**REQUIRED WORK**. The data must be given again exactly as written, with all images omitted.

**RECORDS PROVIDED**.
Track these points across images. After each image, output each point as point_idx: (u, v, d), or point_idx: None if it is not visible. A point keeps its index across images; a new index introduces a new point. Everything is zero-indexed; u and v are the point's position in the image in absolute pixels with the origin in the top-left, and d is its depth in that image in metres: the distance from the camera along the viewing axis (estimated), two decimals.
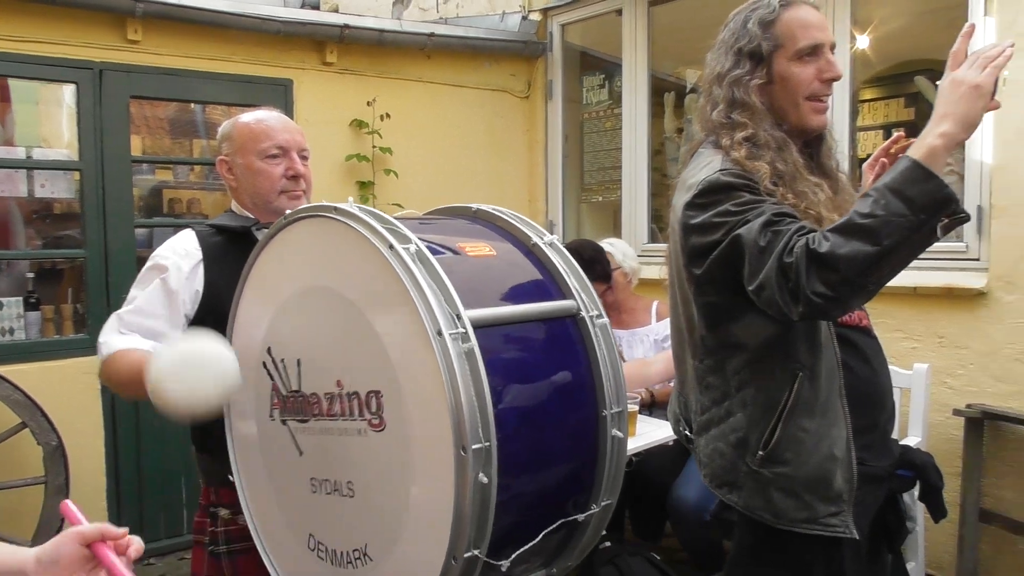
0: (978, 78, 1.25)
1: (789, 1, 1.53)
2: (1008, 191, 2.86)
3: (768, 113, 1.51)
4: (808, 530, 1.45)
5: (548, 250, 1.58)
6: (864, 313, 1.61)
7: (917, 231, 1.22)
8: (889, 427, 1.60)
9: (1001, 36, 2.86)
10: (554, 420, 1.44)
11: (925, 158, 1.24)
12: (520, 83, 4.66)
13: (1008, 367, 2.88)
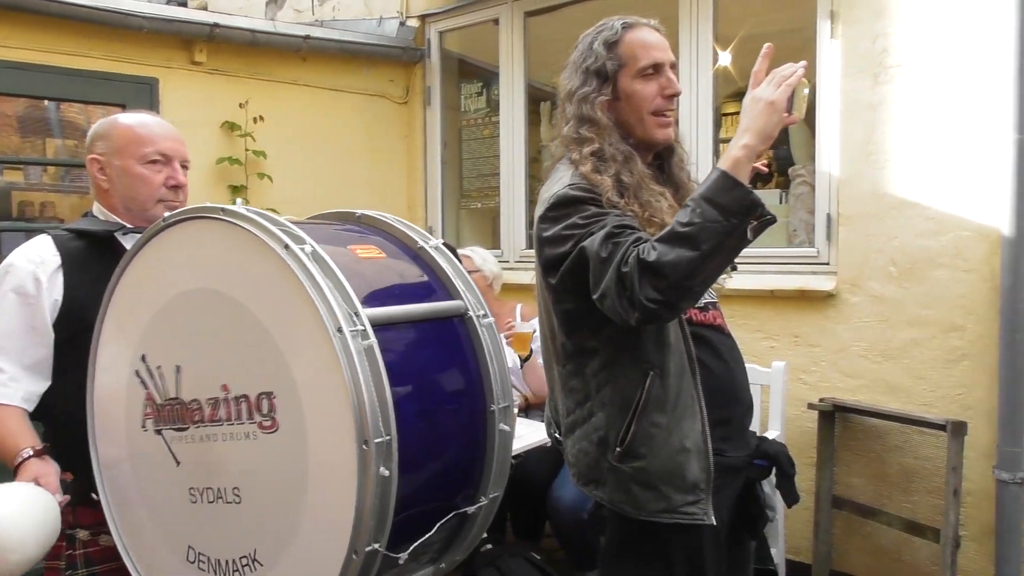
0: (773, 95, 1.38)
1: (631, 23, 1.64)
2: (853, 202, 3.10)
3: (615, 128, 1.60)
4: (669, 519, 1.52)
5: (434, 253, 1.62)
6: (719, 312, 1.70)
7: (731, 234, 1.33)
8: (746, 420, 1.69)
9: (845, 58, 3.10)
10: (446, 415, 1.48)
11: (731, 168, 1.36)
12: (398, 89, 4.64)
13: (855, 363, 3.11)
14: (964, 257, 2.86)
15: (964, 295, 2.86)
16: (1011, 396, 2.71)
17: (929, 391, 2.94)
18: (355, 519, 1.26)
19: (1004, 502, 2.74)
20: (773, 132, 1.39)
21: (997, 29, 2.74)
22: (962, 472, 2.76)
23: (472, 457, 1.52)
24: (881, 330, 3.04)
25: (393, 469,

**WRITTEN ANSWER**.
Track these points across images. After each image, output each point as point_idx: (u, v, d), or point_idx: None if it is not visible. A point keeps its index across images; a new index introduces a new point. Everything is zero-indexed; u and v are the point's position in the image in absolute pixels with the origin in the top-left, and d is its depth in that image in metres: the distance from the camera along the viewing axis (estimated), two decimals.
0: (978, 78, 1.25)
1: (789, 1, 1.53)
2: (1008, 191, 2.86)
3: (768, 113, 1.51)
4: (808, 530, 1.45)
5: (548, 250, 1.58)
6: (864, 313, 1.61)
7: (917, 231, 1.22)
8: (889, 427, 1.60)
9: (1001, 36, 2.86)
10: (554, 420, 1.44)
11: (925, 158, 1.24)
12: (520, 83, 4.66)
13: (1008, 367, 2.88)
0: (773, 95, 1.38)
1: (631, 23, 1.64)
2: (853, 202, 3.10)
3: (615, 128, 1.60)
4: (669, 519, 1.52)
5: (434, 253, 1.62)
6: (719, 312, 1.70)
7: (731, 234, 1.33)
8: (746, 420, 1.69)
9: (845, 58, 3.10)
10: (446, 415, 1.48)
11: (731, 168, 1.36)
12: (398, 89, 4.64)
13: (855, 363, 3.11)
14: (964, 257, 2.86)
15: (964, 295, 2.86)
16: (1011, 396, 2.71)
17: (929, 391, 2.94)
18: (355, 519, 1.26)
19: (1004, 502, 2.74)
20: (773, 132, 1.39)
21: (997, 29, 2.74)
22: (962, 472, 2.76)
23: (472, 457, 1.52)
24: (881, 330, 3.04)
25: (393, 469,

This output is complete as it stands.